BMW's hybrid vehicle: motorcycle or car? Or both?
MUNICH, Germany (CNN) -- At first glance, the C-1 scooter looks like BMW crossed one of its auto assembly lines with one of its motorcycle plants.
Heads do turn as the hybrid scooter cruises European streets. It's marketed here as a commuter alternative to crowded public transportation -- and to the high costs of fueling a car, the equivalent of some U.S. $4 per gallon for gas these days. The C-1 is miserly by comparison, getting about 80 miles (128 km) per gallon of petrol.
"What I do is I just start with the accelerator, there is no clutch," says Uhland Burkart, demonstrating the vehicle in downtown Munich. "So when I want to go I just open the throttle, and here we go."
Burkart, who heads the sales and marketing division for BMW motorcycles, says company research and development teams began searching for answers to city driving difficulties in the early 1990s.
"Well, we said, 'There's a solution. It's a scooter or a motorcycle.' But then you don't have the safety, and you don't have the weather protection. Normally in a scooter you need specific garments, you need a helmet."

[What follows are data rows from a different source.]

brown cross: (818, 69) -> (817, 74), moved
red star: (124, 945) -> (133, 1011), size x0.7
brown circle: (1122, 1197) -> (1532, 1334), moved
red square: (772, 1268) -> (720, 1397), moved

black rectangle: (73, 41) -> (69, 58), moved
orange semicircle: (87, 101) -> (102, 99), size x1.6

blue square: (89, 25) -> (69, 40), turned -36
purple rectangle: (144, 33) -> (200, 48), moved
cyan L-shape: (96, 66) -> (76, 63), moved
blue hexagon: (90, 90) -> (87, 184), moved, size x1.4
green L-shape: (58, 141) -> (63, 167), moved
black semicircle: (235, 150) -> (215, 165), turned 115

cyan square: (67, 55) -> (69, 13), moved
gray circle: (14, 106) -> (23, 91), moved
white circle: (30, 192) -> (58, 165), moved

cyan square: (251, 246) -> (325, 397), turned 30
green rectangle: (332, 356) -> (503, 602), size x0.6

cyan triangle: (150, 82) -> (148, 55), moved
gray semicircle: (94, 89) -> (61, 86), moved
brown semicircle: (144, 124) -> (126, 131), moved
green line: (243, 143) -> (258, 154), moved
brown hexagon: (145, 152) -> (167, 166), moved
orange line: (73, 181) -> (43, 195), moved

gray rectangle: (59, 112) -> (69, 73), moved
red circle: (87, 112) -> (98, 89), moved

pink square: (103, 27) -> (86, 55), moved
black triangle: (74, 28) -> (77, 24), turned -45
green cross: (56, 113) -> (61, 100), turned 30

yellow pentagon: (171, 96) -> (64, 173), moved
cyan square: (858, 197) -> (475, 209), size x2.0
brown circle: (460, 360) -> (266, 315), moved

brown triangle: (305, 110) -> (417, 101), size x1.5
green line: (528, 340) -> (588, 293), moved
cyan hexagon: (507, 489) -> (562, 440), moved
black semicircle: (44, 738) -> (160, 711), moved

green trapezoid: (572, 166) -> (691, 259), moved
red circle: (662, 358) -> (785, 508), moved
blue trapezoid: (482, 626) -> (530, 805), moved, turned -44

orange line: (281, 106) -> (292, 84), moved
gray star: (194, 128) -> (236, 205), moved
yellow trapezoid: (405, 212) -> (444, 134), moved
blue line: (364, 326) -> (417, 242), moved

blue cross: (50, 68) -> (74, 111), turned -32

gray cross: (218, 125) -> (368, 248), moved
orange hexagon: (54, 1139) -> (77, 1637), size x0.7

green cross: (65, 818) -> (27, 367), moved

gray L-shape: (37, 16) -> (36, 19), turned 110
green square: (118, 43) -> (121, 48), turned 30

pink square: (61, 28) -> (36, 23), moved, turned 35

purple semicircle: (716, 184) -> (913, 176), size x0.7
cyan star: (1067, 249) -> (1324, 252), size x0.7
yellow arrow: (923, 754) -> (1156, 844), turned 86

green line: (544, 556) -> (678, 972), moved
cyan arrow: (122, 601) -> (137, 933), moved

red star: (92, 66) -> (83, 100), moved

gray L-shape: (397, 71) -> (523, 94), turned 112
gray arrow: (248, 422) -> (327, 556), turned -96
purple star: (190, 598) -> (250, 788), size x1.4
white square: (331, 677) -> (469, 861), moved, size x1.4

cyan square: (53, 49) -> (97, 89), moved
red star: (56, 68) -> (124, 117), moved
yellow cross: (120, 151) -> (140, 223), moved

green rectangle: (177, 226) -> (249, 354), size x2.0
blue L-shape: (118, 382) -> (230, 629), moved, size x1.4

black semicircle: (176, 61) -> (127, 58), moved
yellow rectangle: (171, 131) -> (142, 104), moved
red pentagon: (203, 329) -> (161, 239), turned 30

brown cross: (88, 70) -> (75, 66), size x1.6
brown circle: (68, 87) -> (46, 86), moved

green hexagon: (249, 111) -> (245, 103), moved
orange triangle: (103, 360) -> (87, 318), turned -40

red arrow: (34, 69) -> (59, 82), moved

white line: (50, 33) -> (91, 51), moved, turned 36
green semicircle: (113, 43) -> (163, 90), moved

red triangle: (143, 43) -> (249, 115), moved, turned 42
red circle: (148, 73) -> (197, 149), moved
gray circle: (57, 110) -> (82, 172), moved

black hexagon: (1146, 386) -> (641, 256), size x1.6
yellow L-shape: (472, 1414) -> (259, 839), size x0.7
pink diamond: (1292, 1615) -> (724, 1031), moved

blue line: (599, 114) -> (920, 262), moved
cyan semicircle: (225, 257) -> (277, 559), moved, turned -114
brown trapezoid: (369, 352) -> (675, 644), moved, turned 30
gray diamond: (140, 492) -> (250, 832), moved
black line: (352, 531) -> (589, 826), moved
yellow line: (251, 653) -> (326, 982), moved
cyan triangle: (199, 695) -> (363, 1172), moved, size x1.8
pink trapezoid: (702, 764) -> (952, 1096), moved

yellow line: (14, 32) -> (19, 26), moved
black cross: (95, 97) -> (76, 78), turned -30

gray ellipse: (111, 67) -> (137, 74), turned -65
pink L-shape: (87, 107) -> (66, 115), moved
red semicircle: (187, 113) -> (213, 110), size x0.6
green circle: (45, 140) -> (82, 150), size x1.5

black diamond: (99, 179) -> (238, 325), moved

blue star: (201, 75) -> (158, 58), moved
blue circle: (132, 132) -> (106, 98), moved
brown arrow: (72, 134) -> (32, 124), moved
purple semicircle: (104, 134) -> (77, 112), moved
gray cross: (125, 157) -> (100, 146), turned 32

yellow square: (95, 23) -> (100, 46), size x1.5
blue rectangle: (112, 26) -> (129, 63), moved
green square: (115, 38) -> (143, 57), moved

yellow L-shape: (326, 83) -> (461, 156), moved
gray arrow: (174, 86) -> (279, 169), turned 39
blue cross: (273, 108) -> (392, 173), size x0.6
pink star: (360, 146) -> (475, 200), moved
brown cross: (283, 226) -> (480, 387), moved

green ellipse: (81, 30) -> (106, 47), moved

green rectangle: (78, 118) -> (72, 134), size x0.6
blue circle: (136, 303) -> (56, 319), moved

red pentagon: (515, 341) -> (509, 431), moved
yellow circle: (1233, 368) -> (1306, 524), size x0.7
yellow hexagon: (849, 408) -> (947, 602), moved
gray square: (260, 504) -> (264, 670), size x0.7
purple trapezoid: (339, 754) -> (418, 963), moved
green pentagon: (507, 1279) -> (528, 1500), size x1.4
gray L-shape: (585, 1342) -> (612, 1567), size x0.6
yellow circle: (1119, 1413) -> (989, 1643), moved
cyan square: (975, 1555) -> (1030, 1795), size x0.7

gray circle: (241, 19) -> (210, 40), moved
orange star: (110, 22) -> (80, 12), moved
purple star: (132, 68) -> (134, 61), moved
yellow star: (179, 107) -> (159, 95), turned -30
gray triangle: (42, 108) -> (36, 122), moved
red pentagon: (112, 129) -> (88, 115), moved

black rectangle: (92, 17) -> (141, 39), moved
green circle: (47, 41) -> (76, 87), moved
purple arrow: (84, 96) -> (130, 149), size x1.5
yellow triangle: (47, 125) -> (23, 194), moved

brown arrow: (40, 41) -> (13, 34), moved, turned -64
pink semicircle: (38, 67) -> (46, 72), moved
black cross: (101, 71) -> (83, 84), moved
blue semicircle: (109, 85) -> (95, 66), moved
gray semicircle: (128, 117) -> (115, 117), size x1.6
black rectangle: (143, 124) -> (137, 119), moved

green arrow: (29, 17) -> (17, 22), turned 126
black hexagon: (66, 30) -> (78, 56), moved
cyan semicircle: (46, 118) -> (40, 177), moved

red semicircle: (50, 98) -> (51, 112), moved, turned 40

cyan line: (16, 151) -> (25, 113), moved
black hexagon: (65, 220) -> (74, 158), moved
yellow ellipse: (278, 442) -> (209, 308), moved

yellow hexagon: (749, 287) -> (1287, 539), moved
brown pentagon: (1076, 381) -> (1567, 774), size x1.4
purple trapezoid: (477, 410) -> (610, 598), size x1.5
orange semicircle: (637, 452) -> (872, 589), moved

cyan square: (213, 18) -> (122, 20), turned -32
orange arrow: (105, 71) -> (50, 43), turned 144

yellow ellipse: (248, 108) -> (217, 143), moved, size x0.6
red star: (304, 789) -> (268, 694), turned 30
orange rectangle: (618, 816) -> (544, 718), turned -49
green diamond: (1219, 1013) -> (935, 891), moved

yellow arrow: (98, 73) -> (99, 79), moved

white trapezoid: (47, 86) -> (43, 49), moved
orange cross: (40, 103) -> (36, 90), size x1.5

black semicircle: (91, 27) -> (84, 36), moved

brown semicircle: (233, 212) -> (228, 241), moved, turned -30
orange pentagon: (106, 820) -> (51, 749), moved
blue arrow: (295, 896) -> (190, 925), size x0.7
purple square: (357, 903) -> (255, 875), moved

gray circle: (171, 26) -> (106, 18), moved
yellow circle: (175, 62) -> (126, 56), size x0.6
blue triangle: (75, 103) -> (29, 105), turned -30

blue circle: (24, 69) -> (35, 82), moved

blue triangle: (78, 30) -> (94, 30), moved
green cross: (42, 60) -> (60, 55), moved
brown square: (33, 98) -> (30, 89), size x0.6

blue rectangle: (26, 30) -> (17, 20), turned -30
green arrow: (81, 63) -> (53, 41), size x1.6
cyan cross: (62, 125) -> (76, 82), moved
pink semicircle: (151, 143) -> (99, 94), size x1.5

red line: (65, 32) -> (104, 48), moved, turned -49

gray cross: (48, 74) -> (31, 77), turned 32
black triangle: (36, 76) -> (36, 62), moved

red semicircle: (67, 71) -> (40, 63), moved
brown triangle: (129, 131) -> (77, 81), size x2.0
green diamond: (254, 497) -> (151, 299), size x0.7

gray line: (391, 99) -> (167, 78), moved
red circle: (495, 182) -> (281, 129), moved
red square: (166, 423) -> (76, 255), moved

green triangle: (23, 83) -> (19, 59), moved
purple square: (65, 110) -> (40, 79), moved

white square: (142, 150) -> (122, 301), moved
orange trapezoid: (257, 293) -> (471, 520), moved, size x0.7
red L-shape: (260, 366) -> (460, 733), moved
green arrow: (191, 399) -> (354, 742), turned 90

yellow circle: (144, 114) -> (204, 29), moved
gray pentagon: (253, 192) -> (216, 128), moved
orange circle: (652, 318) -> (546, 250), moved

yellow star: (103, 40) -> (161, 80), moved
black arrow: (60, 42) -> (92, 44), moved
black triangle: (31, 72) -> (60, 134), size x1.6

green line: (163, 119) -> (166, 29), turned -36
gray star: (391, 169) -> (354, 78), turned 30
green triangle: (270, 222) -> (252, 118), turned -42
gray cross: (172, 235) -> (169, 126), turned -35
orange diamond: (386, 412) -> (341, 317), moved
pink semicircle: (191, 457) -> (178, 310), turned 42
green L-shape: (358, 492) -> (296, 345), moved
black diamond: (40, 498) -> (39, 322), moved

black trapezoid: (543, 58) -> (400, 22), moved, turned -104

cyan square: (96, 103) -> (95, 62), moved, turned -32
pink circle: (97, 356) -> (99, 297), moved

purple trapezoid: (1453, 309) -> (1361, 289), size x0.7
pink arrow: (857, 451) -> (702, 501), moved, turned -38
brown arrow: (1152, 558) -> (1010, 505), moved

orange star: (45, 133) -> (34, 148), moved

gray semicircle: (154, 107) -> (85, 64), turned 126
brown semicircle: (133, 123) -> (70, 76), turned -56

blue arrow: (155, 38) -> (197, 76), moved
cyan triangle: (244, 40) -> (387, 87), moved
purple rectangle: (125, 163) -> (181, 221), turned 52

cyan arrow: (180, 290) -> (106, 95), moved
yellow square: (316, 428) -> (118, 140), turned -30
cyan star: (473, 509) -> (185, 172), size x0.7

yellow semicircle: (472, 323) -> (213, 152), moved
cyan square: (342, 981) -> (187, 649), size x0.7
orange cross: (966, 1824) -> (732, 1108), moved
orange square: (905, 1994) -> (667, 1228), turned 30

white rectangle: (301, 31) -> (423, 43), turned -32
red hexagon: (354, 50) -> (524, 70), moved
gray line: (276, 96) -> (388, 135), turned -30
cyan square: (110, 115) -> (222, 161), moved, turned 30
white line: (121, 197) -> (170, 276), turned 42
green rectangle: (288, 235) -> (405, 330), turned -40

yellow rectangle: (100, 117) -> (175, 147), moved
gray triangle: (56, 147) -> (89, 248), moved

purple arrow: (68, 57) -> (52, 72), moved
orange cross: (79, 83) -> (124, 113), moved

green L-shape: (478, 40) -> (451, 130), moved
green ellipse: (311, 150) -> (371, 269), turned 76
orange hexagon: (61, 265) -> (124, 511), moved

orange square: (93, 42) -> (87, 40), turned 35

It took about five years from the first prototypes to production of the part-scooter, part-car C-1. It was put on the market in spring 2000, at a cost of 6,500 to 7,000 euros, or about U.S. $5,500.
Making it safer
Dominating the design concerns was the question of how to make the vehicle safer than an ordinary motorcycle. In the United States, for example, the National Highway Traffic Safety Administration (NHTSA) says motorcycle fatalities account for 5 percent of highway deaths each year, although motorcycles comprise only 2 percent of registered vehicles.
That's because motorcycles provide little protection in a crash. They have no roof, no safety belts, no air bags, and less bulk than an automobile.
Burkart says the C-1 addresses some of those concerns with what it calls an aluminum "safety cell."
"The safety cell has been built to withstand crashes like cars. And actually, you experience safety that is comparable to a small car," says Burkart.
In Germany, C-1 riders don't need to wear helmets, and they don't need a motorcycle-driving license.
But there are different safety standards in different countries. Other European countries still require helmets and some require motorcycle licenses to operate the C-1. The original vehicle has a 125cc engine. But a more powerful 176cc version is on the market, in part because Italy requires 150cc vehicles on its motorways.
Not coming here soon
BMW has no plans to market the C-1 in the United States, Canada or Australia. Tim Hurd of the traffic safety administration says company officials have talked with the agency about the C-1, but haven't begun formal efforts to determine whether the vehicle can meet either motorcycle or automobile safety standards.
The C-1 is sexier than the ubiquitous Vespas and Mopeds that dart through European urban traffic. But it would never be confused with a sleek racing bike because of accoutrements like a windshield wiper, two seat belts and an optional luggage rack.
But there's still plenty of "gee whiz" effect.
"It's actually fun, because all the people in the cars are looking at you. You're enjoying a lot of attention," says Burkart.
He clearly was enjoying that attention on the busy streets surrounding BMW's research and development center, as he demonstrated the vehicle for CNN.